速報誌は、レターあるいはコミュニケーションと呼ばれる最新の研究結果を報告する1~4ページほどの短い論文を中心に掲載する雑誌である。掲載には「速報性」が問われる。
総説誌は、レビューと呼ばれるあるテーマについて他の研究者の結果なども含めた広い内容を解説した論文を中心に掲載する雑誌である。最先端の内容は含まれないが、その分野の情報を効率的に収集することができる。引用されることが多いため、インパクトファクターが高いものが多い。
一般誌は、狭義の学術雑誌である。あるテーマについてまとめた学術論文(速報やレビューではなく)を掲載する雑誌である。雑誌によっては速報や総説が掲載されることもある。
学術雑誌には、これら論文のほか、関連する分野の書評やニュース、製品や求人の広告、学会の告知やプログラムが掲載されていることも多い。
学会誌では大学の教授などが編集委員を務めていることが多いため、利益をあまり重視しない。そのため、デザインなどは地味なものになりがちで、電子ジャーナル化などのサービスも比較的遅いが、購読価格は低く抑えられている。
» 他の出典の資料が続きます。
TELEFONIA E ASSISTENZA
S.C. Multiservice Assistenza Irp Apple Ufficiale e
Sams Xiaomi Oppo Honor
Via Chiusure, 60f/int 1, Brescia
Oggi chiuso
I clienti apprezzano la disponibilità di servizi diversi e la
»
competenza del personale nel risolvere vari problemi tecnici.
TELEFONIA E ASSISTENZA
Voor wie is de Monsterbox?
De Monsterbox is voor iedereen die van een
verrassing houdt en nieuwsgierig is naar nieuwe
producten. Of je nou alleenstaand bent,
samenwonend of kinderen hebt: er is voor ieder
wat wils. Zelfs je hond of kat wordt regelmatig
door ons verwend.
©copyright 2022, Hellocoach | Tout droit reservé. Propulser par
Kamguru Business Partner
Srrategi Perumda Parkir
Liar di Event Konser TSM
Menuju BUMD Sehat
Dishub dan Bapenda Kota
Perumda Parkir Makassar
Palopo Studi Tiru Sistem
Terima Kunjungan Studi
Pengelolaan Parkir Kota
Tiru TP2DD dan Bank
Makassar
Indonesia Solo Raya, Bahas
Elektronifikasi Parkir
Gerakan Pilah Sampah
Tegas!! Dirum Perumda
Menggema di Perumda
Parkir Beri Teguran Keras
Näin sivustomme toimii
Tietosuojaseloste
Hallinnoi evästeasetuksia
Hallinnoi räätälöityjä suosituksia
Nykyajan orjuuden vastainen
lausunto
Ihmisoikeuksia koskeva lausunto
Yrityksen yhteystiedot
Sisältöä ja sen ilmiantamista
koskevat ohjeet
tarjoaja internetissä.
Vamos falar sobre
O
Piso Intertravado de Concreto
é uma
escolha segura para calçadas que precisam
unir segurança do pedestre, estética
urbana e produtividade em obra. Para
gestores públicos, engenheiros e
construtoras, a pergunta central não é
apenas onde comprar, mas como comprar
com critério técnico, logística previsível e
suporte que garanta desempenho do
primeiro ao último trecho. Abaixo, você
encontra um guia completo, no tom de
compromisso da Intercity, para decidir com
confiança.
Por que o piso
一方、商業誌は専門の編集者がおり、利益を重視した編集を行う。このため、インパクトのある論文ほど掲載されやすく、他にも読者の興味を引く様々な特集記事などが掲載される。電子化などのサービスやデータベースとの連携も重視されているが、一般に購読料は高価である。学術雑誌を多く出版している出版社としては、最大手であるエルゼビアのほか、シュプリンガーやブラックウェル、ワイリーなどがある*。
また、欧米では大学出版会による学術雑誌の発行も行われている。
学術雑誌自体の電子ジャーナル化の流れも進んでおり、購読料さえ支払えばオンラインでHTMLやPDFで論文が読める雑誌も多い。中には掲載された論文を無料で読めるようにしている雑誌も存在する。
データベースとの連携も進んでおり、検索結果から直接論文が読めるようにした雑誌もある。